How to Enjoy a Haunted House
Don't get to Halloween attractions much anymore? You might be doing it wrong.
Photo by Sean Collier
Some people don’t make visiting Halloween attractions a part of their yearly routine. In many places, that’s a reasonable decision.
Pittsburgh is not one of those places.
The haunted houses around here are just too good. The national plaudits directed at The ScareHouse are well documented, Hundred Acres Manor frequently joins it on best-in-the-country lists and Kennywood’s Phantom Fright Nights is a perfect seasonal adaptation of the park. And there are always contenders to those three champions popping up.
If you’re not a seasoned haunt fan, you should be — and there are ways to make it easy and fun, even for the timid. Here’s a quick guide.
Go early (or on weeknights). Early in both senses of the word — early in the evening, before the lines start to stack, and early in the season. Two of the haunts mentioned above are already open (Phantom Fright Nights kicks off Sept. 28), and certainly less busy than they’ll be as Halloween approaches. You’ll get the same experience, and less of a line, showing up at 7 p.m. on a September evening than you will at 9 p.m. in late October. As the date grows closer, ScareHouse and Hundred Acres Manor add more weeknight openings, which are also less packed.
Check the weather. Nothing will ruin your time like standing in a cold driving rain for 45 minutes before you make it to the front door. On the other hand, a crisp fall evening makes the experience better. Plan an early-season trip; if the weather is less than prime, reschedule.
Read online reviews beforehand. This doesn’t apply to the three favorites, but if you’re evaluating whether another haunt is worth the drive and the expense, get some extra opinions. I speak from experience: It’s quite a disappointment to drive an hour, and drop $20, only to find a half-hearted farmhouse stocked with 13-year-olds in clown costumes.
Bring a skittish friend. (Don’t be the skittish friend.) A big part of the fun is watching a particularly jumpy individual hit the ceiling when they hear an unexpected sound. Go with a group, and bring someone who has been known to lose their composure at the slightest shock. (Am I describing you? Find someone even easier to startle. Their overreaction will help calm you down.)
Consider ear plugs. No, really. If you typically take ear plugs to concerts, you should consider wearing them at a haunted attraction. Nothing makes people jump more than sudden, loud sound — a fact which is not lost on haunted-house designers. While the better haunts aren’t actively trying to deafen you, I’ve never met one without at least a few sonic booms. (And even if you’re not perturbed by sound, you can still occasionally catch a scream from an actor at the wrong angle and get your bell rung.)
If there’s a VIP pass available, buy it. At the first haunt I visited this year, the line probably would’ve been about 70 minutes. When I decided to spring for the fast pass, I walked directly into the attraction. The difference? Another $15. The investment is worth it if you’d like your night to consist of more scares than standing.
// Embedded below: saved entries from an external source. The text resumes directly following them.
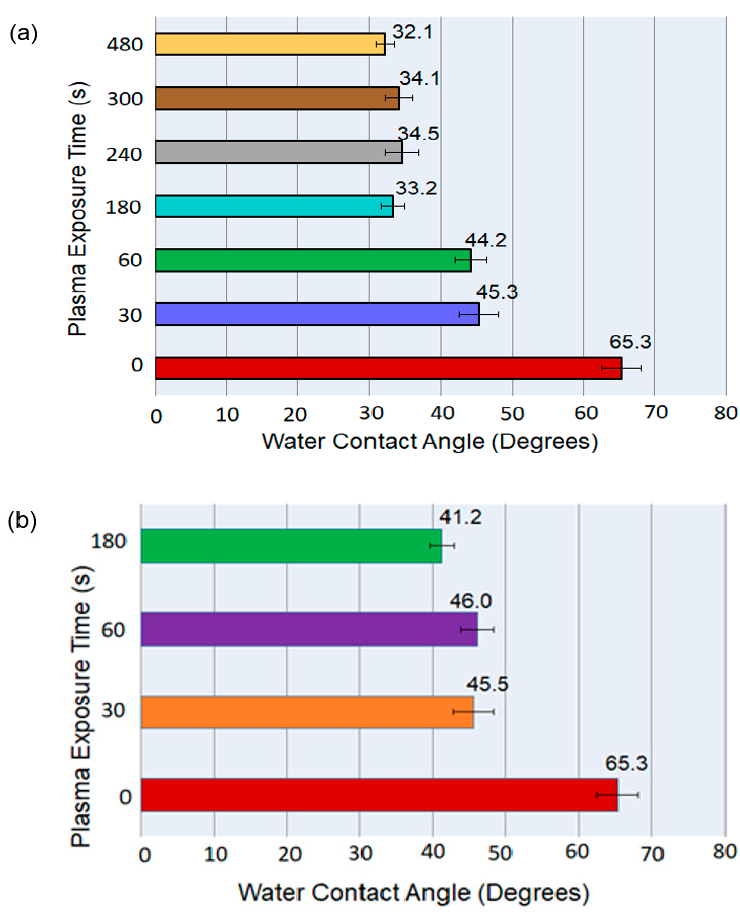
Figure 6. Average WCA measurements of ( a ) fresh He/H 2 O and ( b ) He/5% O 2 plasma-treated nylon films for different durations. The average WCA of each sample is specified. The sample denoted 0-s plasma exposure time refers to the untreated pristine nylon film for both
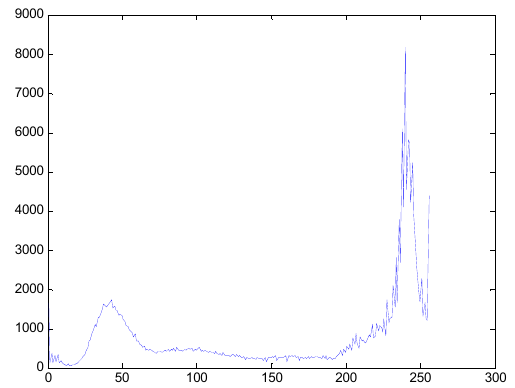
Figure 3. The histogram of the B signals in the entire image. Sensors 2016 , 16 , 1590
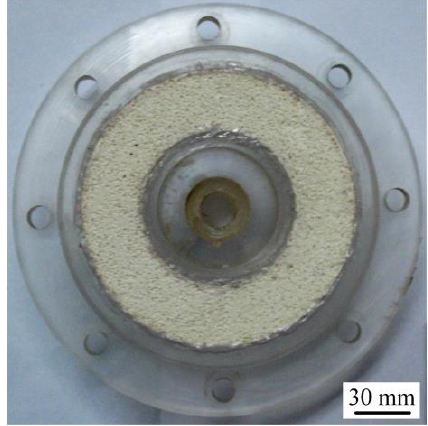
Figure 3. Annular porous plug used in the physical model.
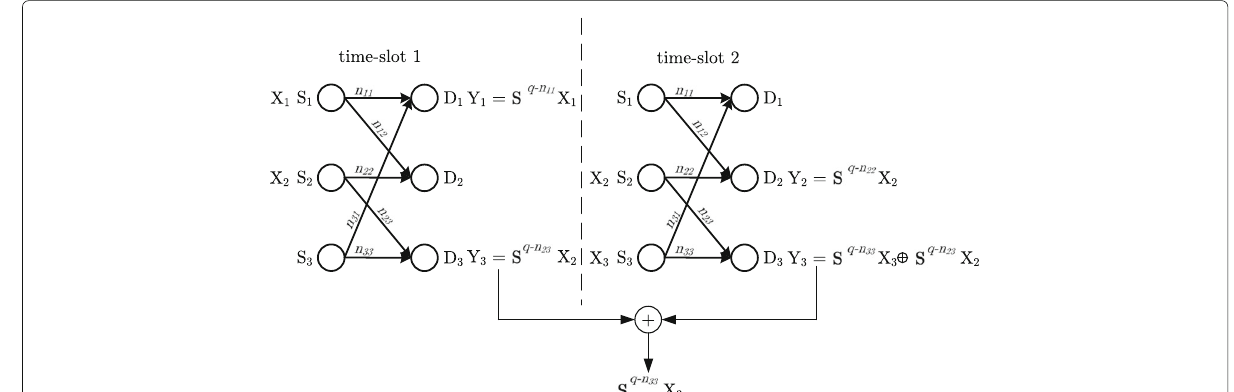
Fig. 3 Achievability strategy for the network depicted in Fig.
Pay attention to detail; don’t rush through the rooms. You didn’t pay to bury your face in the sweatshirt of the person in front of you and stumble from one place to the next. Pittsburgh’s haunts are recognized for their detailed, remarkable design; pay attention to it. Walk into a room, assess whether or not someone is about to accost you, then look at the little details. There are plenty to find, and they’re always delightful. Treat it a bit more like a museum than a maze.
Move neither too quickly nor too slowly. If you rush through, not only will you miss everything, you’ll quickly catch up to the folks in front of you, creating a conga line. If you dally in every room too long, the crew behind you will have the same problem. Take your time, but don’t gum up the works.
Remember: No one is here to give you a bad evening. Haunted houses are businesses, and they’re looking for repeat customers. They want to scare you, but no one wants to leave you scarred for life. You’re here for a good time. Have one.